Disability language: Person first or disability first?

White woman with shoulder length brown hair and glasses sat in a white framed wheelchair and smiling. In a garden.
 There are 2 main ways of referring to disability. 

One is 'person first' - that comes from the medical model and is used extensively within the medical profession.

"I am a person with a disability" 

The problem is the medical condition. Putting the person first creates distance between the person and the 'problem' (as percieved in this model) and emphasises the individual.

The other is 'disability first' - associated with the social model: 

"I am disabled."

People with impairments are disabled by barriers in society. These barriers can include physical (e.g. access ramps), informational (e.g. braille not provided), sensory (e.g. harsh lighting, loud noise) and attitudinal (e.g. "you don't look disabled therefore you are faking it and I won't allow the adjustments you have requested."). 

The problem is the barriers

It's worth noting that while the social model is a great way of helping organisations understand that they are responsible for many of the barriers that disabled people face, not all disabled people relate to it completely on a personal level.
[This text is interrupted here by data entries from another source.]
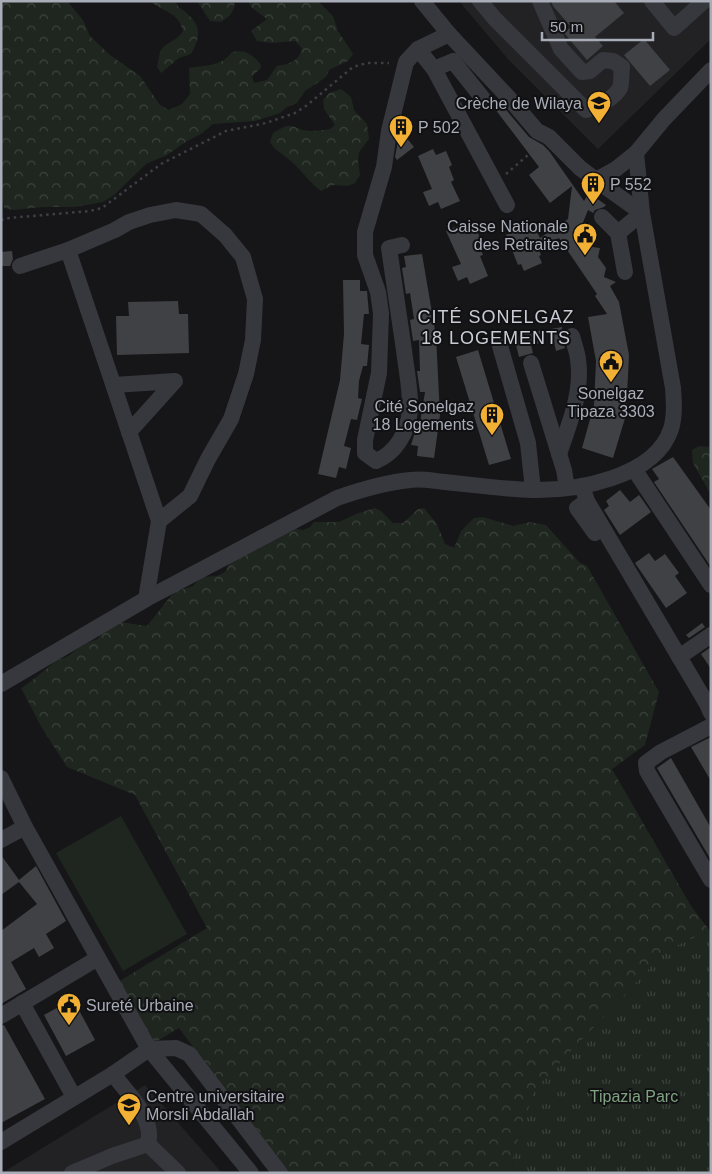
<svg xmlns="http://www.w3.org/2000/svg" width="712" height="1174" viewBox="0 0 712 1174" font-family="Helvetica,sans-serif">
<style>
.built{fill:#222225}
.green{fill:#1e261f}
.forest{fill:url(#forest-crowns)}
.park{fill:url(#park-tufts)}
.building{fill:#404145}
.lines{fill:none;stroke-linecap:round;stroke-linejoin:round}
.path{stroke:#3d3f44;stroke-width:2.5;stroke-dasharray:2.5 4;stroke-linecap:butt}
.minor{stroke:#37383d;stroke-width:16}
.labels{text-anchor:middle;dominant-baseline:central;stroke-width:4;stroke-linejoin:round;paint-order:stroke}
.poi-label{font-size:16px;fill:#a8adb8;stroke:#111113;text-anchor:start}
.park-label{font-size:16px;fill:#7fa381;stroke:#111113}
.neighbourhood-label{font-size:18px;letter-spacing:1px;fill:#c9ccd4;stroke:#111113}
</style>
<defs>
<pattern id="forest-crowns" width="20" height="18" patternUnits="userSpaceOnUse" patternTransform="scale(1.25)"><rect width="20" height="18" fill="#1e261f"/><path d="M2 6a3 3 0 1 1 6 0M12 15a3 3 0 1 1 6 0" fill="none" stroke="#3c433d"/></pattern>
<pattern id="park-tufts" width="24" height="20" patternUnits="userSpaceOnUse" patternTransform="scale(1.25)"><rect width="24" height="20" fill="#1e261f"/><path d="M3 7l-1-3M5 7V3M7 7l1-3M15 17l-1-3M17 17v-4M19 17l1-3" fill="none" stroke="#3c433d"/></pattern>
</defs>
<rect width="100%" height="100%" fill="#161618"/>
<g class="built">
<path d="M459,1H711V39L598,149L507,58Z"/>
<path d="M145,1085L222,1173H2Z"/>
</g>
<path class="green" d="M121,816L187,934L123,971L56,853Z"/>
<g class="forest">
<path d="M1,1L68,2L83,20L90,36L110,55L140,76L160,105L169,110L182,104L190,94L189,68C206,65 221,67 232,52C246,49 253,55 261,65L260,69L252,76L254,83L267,80L277,66C289,64 299,62 302,48L295,41L272,43L257,41L251,31L267,19L251,7L248,1H318L333,16L338,31L353,54L348,61L329,70L326,77L305,91L297,103L287,107L280,113L255,121L213,124L201,134L187,141L167,155L146,164L114,195L103,202L74,207H43L13,210L4,208L1,187Z"/>
<path d="M152,1H176C177,7 179,7 183,10C201,24 202,35 191,54L179,58L161,73L157,67C158,62 159,55 161,50C165,43 176,42 183,31C179,14 166,12 152,3Z"/>
<path d="M197,1H235C234,13 230,16 221,22L210,21Z"/>
<path d="M341,89L351,97L354,110L367,124L369,139L359,152L358,160L360,175L355,183L348,186L333,185L321,191C310,183 303,172 293,163C285,155 276,152 270,142L273,133C296,119 289,129 310,131C316,131 324,130 330,129L335,125L324,109L323,100L329,93Z"/>
<path d="M699,446L711,447V495L693,463L692,450Z"/>
<path d="M375,508L381,511L393,523H403L418,509L424,508L437,524L445,544L454,548L461,531L474,518L483,517L513,526L530,522L546,525L579,562L587,566L659,692L645,745L612,769L691,906L710,931L668,949L513,1155L514,1173H286L179,1028L152,1044L118,982L207,928L135,795L67,767L42,728L21,688C34,680 44,670 56,661C61,658 67,658 71,654C79,647 87,642 98,639C111,613 127,625 147,626L174,592L193,586L201,577L217,576L225,572L230,563L290,528L303,530L310,527L314,522H339L356,514Z"/>
</g>
<path class="park" d="M710,931L711,1173H514L513,1155L535,1089L668,949Z"/>
<g class="building">
<path d="M551,1H614L624,13L595,37L603,46L587,60L565,34V32L571,27L553,6Z"/>
<path d="M644,39L670,70L650,86L624,55Z"/>
<path d="M494,98H495L501,104L529,137L543,145L549,151L584,201L589,193L606,205L604,207L595,210L593,213L588,210L580,230L592,247L600,248L598,257L606,268L604,277L616,282L610,286L619,302L629,355L626,415L613,458L582,448L594,405L596,361L588,317L607,314L595,296L597,294L559,238L538,247L541,255L539,256L542,263L524,271L521,264L518,265L506,235L509,233L507,228L524,220L527,227L530,226L533,233L537,232L540,238L568,219L572,186L550,203L529,175L539,167L492,105Z"/>
<path d="M405,136L414,147L397,160L395,157L398,141Z"/>
<path d="M433,149L436,155L446,151L452,165L449,167L454,180L451,182L460,201L441,209L438,202L429,206L423,192L432,189L418,156Z"/>
<path d="M462,224L465,230L475,226L481,240L478,242L483,255L480,256L488,276L470,284L467,277L458,281L452,267L461,264L446,231Z"/>
<path d="M12,251L13,259L10,266H1V252Z"/>
<path d="M422,254L436,336L440,415L434,458L417,456L418,446L411,445L418,422L420,423L425,392H420L417,371H420L419,340L413,341L410,320L414,319L410,293L406,294L402,268L406,267L404,256Z"/>
<path d="M343,280H360V291H367L369,314H364L361,344L369,345L367,366H363L359,381L358,398L362,399L357,420L351,419L344,446L351,448L346,469L339,467L336,478L318,474L340,380L344,334Z"/>
<path d="M178,301L179,314H188L189,353L117,355L116,316H129L128,302Z"/>
<path d="M562,327V339L565,348L556,351L551,329Z"/>
<path d="M542,330L545,342L531,345L533,353L519,357L514,337Z"/>
<path d="M478,350L511,459L489,465L456,357Z"/>
<path d="M673,457L711,510V567L654,482L659,479L652,469Z"/>
<path d="M620,490L630,502L639,495L651,512L620,535L604,510L609,506L606,501Z"/>
<path d="M649,553L655,561L665,554L679,573L675,576L687,593L666,608L635,563Z"/>
<path d="M702,623L705,627L689,638L686,635Z"/>
<path d="M711,647V669L701,654Z"/>
<path d="M711,737V781L691,747Z"/>
<path d="M671,758L711,828V860L657,768Z"/>
<path d="M1,855L19,880L36,866L66,921L46,934L54,948L39,957L34,948L11,962L26,989L1,1004V931L37,904L19,882L1,895Z"/>
<path d="M73,999L95,1040L66,1056L44,1015Z"/>
<path d="M4,1025L45,1099L1,1123V1026Z"/>
</g>
<g class="lines">
<g class="path">
<path d="M506,174L536,148"/>
<path d="M1,220L9,218L90,211L102,208L161,164L226,131L266,123L295,113L306,106L353,67L367,63H389"/>
</g>
<g class="minor">
<path d="M422,1L449,34L508,97L537,131L549,137L580,168L596,180L616,169L636,153"/>
<path d="M480,1L495,19L586,110C598,105 613,100 620,88C622,82 621,73 622,67L613,61L603,60L590,71L582,72L561,49L540,1"/>
<path d="M652,1L674,28L704,1"/>
<path d="M418,49L434,69L507,205"/>
<path d="M434,69L453,61L484,100"/>
<path d="M596,180L642,213L618,233"/>
<path d="M602,217L618,233L625,272"/>
<path d="M402,245L389,248C394,282 399,316 404,350C406,369 411,390 410,410C408,432 396,453 376,461L365,453V440L379,373L381,313L378,292L365,255V232L384,167L389,131L406,62L418,49L449,34"/>
<path d="M68,250L115,230L129,222L150,215L176,210L201,214L225,235L243,257L255,299L253,340L246,374L231,419L208,459L190,496L159,521"/>
<path d="M20,266L68,250L159,521L146,599"/>
<path d="M500,346L528,443L533,490"/>
<path d="M531,363L564,470L567,488"/>
<path d="M114,385L175,381L129,432"/>
<path d="M559,454C569,424 583,392 578,359C577,351 574,344 572,336"/>
<path d="M634,469L711,585"/>
<path d="M582,486L587,501L707,704L711,713"/>
<path d="M587,501L577,508L595,533"/>
<path d="M679,657L711,635"/>
<path d="M1,684L146,599L337,498C360,490 386,482 411,480C421,478 434,481 445,482C474,485 503,489 532,490C575,491 655,478 671,429C675,416 674,402 673,388L642,213L636,153L664,119L711,70"/>
<path d="M711,726L661,752L646,763L647,771L711,880"/>
<path d="M1,778L25,827L149,1049L251,1173"/>
<path d="M1,840L25,827"/>
<path d="M22,1003L74,1097"/>
<path d="M1,1016L98,958"/>
<path d="M113,1074C127,1093 155,1118 148,1144"/>
<path d="M1,1142L113,1074L149,1049L176,1048L189,1054L280,1173"/>
<path d="M72,1173L112,1156L148,1144L178,1173"/>
</g>
</g>
<defs>
<symbol id="school-pin" viewBox="-11 -11 22 30"><path d="M0 17L-7.5 6A9.5 9.5 0 1 1 7.5 6Z" fill="#f2b134" stroke="#111113"/><path d="M0-5L7-2L0 1L-7-2ZM-4 1L0 2.5L4 1V4Q0 6-4 4Z" fill="#111"/></symbol>
<symbol id="building-pin" viewBox="-11 -11 22 30"><path d="M0 17L-7.5 6A9.5 9.5 0 1 1 7.5 6Z" fill="#f2b134" stroke="#111113"/><path d="M-4-6H4V6H1V3H-1V6H-4ZM-2.5-4.3h1.7v1.8h-1.7ZM.8-4.3h1.7v1.8H.8ZM-2.5-1h1.7V.8h-1.7ZM.8-1h1.7V.8H.8Z" fill="#111"/></symbol>
<symbol id="civic-pin" viewBox="-11 -11 22 30"><path d="M0 17L-7.5 6A9.5 9.5 0 1 1 7.5 6Z" fill="#f2b134" stroke="#111113"/><path d="M-.6-6.5H3V-4.5H.6V-3L4-1V1h2V6H-6V1h2V-1L-.6-3ZM-1.2 2.5V6h2.4V2.5Z" fill="#111"/></symbol>
<symbol id="university-pin" viewBox="-11 -11 22 30"><path d="M0 17L-7.5 6A9.5 9.5 0 1 1 7.5 6Z" fill="#f2b134" stroke="#111113"/><path d="M0-5L7-2L0 1L-7-2ZM-4 1L0 2.5L4 1V4Q0 6-4 4Z" fill="#111"/></symbol>
</defs>
<g fill-rule="evenodd">
<use href="#school-pin" x="585" y="89" width="28" height="38"/>
<use href="#building-pin" x="387" y="113" width="28" height="38"/>
<use href="#building-pin" x="579" y="170" width="28" height="38"/>
<use href="#civic-pin" x="571" y="221" width="28" height="38"/>
<use href="#civic-pin" x="597" y="348" width="28" height="38"/>
<use href="#building-pin" x="478" y="401" width="28" height="38"/>
<use href="#civic-pin" x="55" y="991" width="28" height="38"/>
<use href="#university-pin" x="115" y="1091" width="28" height="38"/>
</g>
<g class="labels">
<g class="poi-label">
<text x="582" y="103" text-anchor="end">Crèche de Wilaya</text>
<text x="418" y="127">P 502</text>
<text x="610" y="184">P 552</text>
<text x="568" y="226" text-anchor="end">Caisse Nationale<tspan x="568" dy="18">des Retraites</tspan></text>
<text x="611" y="393" text-anchor="middle">Sonelgaz<tspan x="611" dy="18">Tipaza 3303</tspan></text>
<text x="474" y="406" text-anchor="end">Cité Sonelgaz<tspan x="474" dy="18">18 Logements</tspan></text>
<text x="86" y="1005">Sureté Urbaine</text>
<text x="146" y="1096">Centre universitaire<tspan x="146" dy="18">Morsli Abdallah</tspan></text>
</g>
<g class="park-label">
<text x="634" y="1096">Tipazia Parc</text>
</g>
<g class="neighbourhood-label">
<text x="496" y="317">CITÉ SONELGAZ<tspan x="496" dy="21">18 LOGEMENTS</tspan></text>
</g>
</g>
<rect width="712" height="1174" fill="none" stroke="#a8adb8" stroke-width="5"/>
<path d="M542 32v8h111v-8" fill="none" stroke="#a8adb8" stroke-width="2.5"/>
<text x="550" y="32" font-size="15" fill="#a8adb8" stroke="#111113" stroke-width="4" paint-order="stroke">50 m</text>
</svg>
Some conditions do 'cause problems' that can't be addressed by societal change. (For example if my wrist dislocates and means I can't push my wheelchair, there isn't anything society could have done to prevent that increase in disability caused by my condition). 
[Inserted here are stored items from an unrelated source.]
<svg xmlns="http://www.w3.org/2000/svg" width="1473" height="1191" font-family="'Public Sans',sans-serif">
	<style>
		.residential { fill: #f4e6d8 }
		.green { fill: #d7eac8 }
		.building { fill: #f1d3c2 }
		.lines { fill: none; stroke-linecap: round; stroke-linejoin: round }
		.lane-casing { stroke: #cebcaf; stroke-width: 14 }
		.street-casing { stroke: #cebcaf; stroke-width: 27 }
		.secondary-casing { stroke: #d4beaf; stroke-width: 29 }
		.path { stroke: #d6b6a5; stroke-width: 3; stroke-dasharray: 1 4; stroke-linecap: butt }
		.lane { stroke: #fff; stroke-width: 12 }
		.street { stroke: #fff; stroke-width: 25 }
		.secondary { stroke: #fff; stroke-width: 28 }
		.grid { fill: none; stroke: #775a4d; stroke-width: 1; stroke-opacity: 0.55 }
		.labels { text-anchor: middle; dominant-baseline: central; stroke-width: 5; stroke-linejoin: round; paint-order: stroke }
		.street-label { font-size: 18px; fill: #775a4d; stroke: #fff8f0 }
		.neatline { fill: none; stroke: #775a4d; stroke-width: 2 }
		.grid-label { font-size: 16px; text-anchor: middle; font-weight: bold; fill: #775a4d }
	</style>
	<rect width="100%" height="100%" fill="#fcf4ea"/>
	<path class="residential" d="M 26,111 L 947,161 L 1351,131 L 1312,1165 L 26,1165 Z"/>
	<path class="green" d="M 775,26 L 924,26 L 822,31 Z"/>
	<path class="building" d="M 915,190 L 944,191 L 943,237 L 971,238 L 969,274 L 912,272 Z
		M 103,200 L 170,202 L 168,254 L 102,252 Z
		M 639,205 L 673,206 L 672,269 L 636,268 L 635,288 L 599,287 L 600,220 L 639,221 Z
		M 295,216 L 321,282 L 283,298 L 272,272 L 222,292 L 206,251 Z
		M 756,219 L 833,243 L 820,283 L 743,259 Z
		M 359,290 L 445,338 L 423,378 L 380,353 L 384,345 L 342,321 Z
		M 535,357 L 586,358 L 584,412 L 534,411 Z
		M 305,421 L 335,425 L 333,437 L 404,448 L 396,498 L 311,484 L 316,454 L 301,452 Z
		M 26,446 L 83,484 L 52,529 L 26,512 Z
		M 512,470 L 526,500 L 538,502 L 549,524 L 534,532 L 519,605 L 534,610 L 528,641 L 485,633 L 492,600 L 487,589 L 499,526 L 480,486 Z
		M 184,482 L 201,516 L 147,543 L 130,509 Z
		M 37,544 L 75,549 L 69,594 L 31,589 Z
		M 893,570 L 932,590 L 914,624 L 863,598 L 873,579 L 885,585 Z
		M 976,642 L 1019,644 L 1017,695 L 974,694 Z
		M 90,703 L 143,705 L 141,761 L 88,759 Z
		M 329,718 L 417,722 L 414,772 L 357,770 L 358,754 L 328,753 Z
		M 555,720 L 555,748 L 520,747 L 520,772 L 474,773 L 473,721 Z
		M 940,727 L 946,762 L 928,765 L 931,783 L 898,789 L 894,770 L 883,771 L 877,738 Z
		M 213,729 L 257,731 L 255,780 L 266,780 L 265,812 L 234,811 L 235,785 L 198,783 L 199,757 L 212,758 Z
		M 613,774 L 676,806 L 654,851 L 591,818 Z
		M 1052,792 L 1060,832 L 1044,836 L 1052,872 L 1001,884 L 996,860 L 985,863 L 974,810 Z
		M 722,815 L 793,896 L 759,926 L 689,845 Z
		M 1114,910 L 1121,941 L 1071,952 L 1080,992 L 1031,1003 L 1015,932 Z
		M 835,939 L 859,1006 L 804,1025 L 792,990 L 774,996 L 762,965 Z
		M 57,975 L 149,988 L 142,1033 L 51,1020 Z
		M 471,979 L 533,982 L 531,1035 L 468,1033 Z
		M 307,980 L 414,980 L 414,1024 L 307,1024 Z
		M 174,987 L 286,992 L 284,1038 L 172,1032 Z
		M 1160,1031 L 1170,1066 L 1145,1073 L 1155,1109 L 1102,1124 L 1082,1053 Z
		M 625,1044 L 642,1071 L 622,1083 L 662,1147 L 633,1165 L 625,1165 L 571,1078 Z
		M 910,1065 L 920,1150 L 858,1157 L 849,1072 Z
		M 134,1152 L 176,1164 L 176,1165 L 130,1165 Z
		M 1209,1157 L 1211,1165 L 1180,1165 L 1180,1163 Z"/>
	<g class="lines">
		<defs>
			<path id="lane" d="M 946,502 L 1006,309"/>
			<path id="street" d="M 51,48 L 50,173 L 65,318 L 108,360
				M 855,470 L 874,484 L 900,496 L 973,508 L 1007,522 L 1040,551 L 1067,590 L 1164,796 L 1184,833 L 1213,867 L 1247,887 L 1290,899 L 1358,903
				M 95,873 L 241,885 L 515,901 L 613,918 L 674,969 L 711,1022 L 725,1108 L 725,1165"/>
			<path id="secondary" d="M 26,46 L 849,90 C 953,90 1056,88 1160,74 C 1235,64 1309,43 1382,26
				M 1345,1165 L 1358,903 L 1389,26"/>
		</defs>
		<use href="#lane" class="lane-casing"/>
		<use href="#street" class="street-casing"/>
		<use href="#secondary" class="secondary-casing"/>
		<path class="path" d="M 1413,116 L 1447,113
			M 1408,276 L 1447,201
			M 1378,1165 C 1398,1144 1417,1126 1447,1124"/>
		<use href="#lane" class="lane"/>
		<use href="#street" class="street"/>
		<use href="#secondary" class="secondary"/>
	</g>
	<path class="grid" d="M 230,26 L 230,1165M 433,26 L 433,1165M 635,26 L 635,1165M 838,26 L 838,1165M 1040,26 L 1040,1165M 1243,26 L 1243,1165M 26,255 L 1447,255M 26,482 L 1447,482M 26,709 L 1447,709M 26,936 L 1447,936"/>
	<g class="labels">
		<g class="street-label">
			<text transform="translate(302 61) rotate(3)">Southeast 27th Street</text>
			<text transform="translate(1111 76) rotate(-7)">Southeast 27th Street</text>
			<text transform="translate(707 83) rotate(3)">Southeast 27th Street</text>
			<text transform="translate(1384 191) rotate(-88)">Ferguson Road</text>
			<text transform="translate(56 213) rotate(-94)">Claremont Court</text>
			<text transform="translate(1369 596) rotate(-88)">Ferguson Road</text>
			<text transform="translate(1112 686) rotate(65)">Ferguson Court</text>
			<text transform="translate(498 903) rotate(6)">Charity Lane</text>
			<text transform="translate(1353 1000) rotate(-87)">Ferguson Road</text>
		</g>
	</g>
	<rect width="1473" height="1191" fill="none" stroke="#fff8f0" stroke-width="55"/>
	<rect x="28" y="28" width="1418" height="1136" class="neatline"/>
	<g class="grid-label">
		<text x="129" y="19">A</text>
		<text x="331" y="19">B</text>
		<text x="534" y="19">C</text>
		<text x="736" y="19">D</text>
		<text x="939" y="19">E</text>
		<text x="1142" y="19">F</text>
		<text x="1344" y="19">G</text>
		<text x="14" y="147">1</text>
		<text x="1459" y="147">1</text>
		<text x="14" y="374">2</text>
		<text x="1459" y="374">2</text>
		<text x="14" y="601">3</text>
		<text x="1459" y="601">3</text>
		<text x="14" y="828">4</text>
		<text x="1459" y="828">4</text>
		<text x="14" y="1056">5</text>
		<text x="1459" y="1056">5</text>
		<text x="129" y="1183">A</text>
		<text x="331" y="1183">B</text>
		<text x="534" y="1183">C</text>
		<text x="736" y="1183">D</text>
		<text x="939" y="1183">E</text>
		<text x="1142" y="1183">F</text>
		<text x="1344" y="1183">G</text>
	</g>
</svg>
When are the different terms used, and why?

While the two political models above do play a part in language choices, there are many other factors too. From my experience and observation, use in the disabled communities is frequently as follows:

  • Newly diagnosed (and parents/carers of) – almost exclusively use person first (medical model).
  • Experienced patient – majority use disability first (social model).
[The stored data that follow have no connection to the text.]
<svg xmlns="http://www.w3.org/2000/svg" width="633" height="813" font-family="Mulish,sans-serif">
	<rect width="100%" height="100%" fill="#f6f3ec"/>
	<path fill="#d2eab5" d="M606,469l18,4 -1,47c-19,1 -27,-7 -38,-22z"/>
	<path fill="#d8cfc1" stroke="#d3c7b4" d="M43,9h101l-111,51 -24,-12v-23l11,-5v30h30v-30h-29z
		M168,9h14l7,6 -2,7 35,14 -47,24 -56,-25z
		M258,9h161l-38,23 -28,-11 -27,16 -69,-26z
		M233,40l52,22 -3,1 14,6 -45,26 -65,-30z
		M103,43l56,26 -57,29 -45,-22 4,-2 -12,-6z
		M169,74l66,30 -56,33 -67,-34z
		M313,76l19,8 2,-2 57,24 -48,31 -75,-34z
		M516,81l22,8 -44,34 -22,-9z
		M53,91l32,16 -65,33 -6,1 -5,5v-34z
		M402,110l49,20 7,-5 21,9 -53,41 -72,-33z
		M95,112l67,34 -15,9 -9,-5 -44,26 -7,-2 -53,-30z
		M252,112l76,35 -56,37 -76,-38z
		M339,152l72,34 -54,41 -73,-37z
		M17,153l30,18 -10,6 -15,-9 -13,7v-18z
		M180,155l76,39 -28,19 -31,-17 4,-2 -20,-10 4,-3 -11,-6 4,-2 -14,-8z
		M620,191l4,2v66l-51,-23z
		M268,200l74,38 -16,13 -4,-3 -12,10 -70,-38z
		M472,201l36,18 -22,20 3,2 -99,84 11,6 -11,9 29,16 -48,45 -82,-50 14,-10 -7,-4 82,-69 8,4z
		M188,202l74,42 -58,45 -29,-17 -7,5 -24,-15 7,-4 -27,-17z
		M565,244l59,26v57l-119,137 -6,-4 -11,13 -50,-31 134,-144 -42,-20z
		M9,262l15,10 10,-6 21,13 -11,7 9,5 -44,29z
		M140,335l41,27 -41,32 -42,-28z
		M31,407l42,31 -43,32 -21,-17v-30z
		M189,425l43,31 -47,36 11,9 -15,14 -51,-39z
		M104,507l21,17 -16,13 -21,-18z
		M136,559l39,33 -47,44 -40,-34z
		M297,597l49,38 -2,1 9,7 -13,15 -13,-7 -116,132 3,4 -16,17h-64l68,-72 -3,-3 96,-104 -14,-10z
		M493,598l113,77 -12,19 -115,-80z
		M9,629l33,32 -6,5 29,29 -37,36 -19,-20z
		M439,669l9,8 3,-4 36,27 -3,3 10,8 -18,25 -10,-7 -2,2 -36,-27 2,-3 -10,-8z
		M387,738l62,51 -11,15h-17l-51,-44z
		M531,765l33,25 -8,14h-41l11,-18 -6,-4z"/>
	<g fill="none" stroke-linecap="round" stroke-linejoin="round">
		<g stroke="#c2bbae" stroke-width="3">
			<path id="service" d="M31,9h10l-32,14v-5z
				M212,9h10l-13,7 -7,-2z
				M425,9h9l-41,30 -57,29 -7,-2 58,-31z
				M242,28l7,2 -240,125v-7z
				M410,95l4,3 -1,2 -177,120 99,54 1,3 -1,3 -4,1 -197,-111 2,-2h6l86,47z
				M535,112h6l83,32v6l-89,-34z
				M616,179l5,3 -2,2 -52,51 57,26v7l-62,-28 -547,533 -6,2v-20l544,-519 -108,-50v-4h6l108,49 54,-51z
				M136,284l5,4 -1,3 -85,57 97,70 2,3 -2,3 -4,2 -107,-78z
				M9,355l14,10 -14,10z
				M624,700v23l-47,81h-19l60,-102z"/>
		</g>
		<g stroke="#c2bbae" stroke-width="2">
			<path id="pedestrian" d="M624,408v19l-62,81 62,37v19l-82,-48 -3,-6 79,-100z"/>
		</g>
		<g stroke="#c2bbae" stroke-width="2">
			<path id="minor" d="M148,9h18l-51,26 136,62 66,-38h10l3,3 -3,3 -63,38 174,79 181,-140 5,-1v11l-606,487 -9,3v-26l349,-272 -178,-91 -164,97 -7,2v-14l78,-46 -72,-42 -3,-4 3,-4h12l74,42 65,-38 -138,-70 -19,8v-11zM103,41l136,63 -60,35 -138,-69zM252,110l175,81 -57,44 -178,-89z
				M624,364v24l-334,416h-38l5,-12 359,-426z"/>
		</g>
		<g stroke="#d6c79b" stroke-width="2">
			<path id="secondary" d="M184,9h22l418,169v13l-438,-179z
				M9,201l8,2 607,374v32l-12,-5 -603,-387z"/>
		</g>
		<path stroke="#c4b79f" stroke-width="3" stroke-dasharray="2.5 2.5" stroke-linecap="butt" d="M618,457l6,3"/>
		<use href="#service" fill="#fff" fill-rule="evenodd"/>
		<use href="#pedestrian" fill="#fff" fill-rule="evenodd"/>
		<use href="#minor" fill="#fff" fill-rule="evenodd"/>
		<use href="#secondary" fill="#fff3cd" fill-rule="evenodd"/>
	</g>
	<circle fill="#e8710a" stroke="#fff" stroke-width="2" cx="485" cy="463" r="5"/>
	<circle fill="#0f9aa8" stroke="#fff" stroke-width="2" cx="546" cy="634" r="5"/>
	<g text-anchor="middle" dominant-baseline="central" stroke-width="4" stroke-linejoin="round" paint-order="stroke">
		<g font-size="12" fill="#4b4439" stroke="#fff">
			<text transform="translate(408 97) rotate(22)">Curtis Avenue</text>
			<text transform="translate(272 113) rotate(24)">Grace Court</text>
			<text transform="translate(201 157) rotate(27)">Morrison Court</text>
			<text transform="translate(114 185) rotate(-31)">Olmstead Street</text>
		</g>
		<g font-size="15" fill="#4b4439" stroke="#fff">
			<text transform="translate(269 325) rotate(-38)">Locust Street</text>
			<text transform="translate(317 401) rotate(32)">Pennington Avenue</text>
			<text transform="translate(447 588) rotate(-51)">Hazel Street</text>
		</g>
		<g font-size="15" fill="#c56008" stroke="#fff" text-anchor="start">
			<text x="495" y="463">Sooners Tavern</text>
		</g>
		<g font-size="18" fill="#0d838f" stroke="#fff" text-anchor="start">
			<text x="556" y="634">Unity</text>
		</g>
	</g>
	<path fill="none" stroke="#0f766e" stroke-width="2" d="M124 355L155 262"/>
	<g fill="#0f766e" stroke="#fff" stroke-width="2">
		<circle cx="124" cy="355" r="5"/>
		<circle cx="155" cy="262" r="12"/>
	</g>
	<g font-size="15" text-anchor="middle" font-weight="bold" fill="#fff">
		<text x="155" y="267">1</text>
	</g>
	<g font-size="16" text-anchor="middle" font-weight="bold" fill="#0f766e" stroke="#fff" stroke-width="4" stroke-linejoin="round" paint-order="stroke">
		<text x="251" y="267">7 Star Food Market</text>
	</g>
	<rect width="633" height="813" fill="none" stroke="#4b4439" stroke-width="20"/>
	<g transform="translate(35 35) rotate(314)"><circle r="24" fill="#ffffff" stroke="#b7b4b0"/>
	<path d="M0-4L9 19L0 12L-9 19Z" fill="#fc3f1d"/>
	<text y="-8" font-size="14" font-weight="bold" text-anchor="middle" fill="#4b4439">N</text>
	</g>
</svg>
(with a mixed use area between).

When you think about it, this makes sense.

- Newly diagnosed people have received their language from the medical profession.

- Newly diagnosed people are often going through symptoms which seem to be taking away key parts of who they are. I experienced this. It felt like my condition was taking away my career, my social life, my hobbies - my very value as human being. Everything felt like it was being swamped by my condition. Person first language can be a valuable reminder for both the person with the disability and people around them that contrary to how it feels, they are still a person - still part of society, and still of value. They just happen to have a disability.

But over time those symptoms usually become (to some extent) understood, and an arsenal of coping strategies and management techniques/aids/adaptations is built. In addition, a new lifestyle that works for our body and brain has often become the norm. Where we are fighting for access and support it isn't our disability we are fighting against, it's inaccessible systems, attitudes, red tape, and a lack of understanding. The very things that the social model focuses on. In addition, the 'distance' from the impairment/disability present in the medical model no longer makes sense. Disability has become a normal part of life and is not automatically bad - it just exists. 

We also use 'characteristic first' language in most areas of talking about our lives (I'm brunette, blue-eyed, bright, occasionally funny etc) so as disability becomes a personal normal, and 'just another one of my characteristics' it is natural for language patterns to follow those for other characteristics. In addition, having other people emphasise that I am a person through their person first language can feel weird, artificial, and patronising - are they so blinkered that they genuinely need reminding that I'm a person?

Many autistic and neurodivergent adults exclusively use disability first language when referring to their neurology. (e.g. "I am autistic") because their neurology is not something they carry with them, or something held at a distance. It is a whole way of processing the world and interacting with it, intrinsic to their very identity and being. I'd say it is even more intrinsic than things like faith, nationality, etc, where identity first language is the norm - saying "I have Englishness" would be absurd.

So which term should be used?

My advice would be: 

- if you are an organisation, at policy level use the social model - accept and own your responsibility for dealing with the barriers that it is within your power to remove or reduce. 

- if you are communicating with an individual or a specific patient group, be led by their language choice.

- if you are a patient, use whatever you want, whenever you want. Use what works for you at the moment you are in.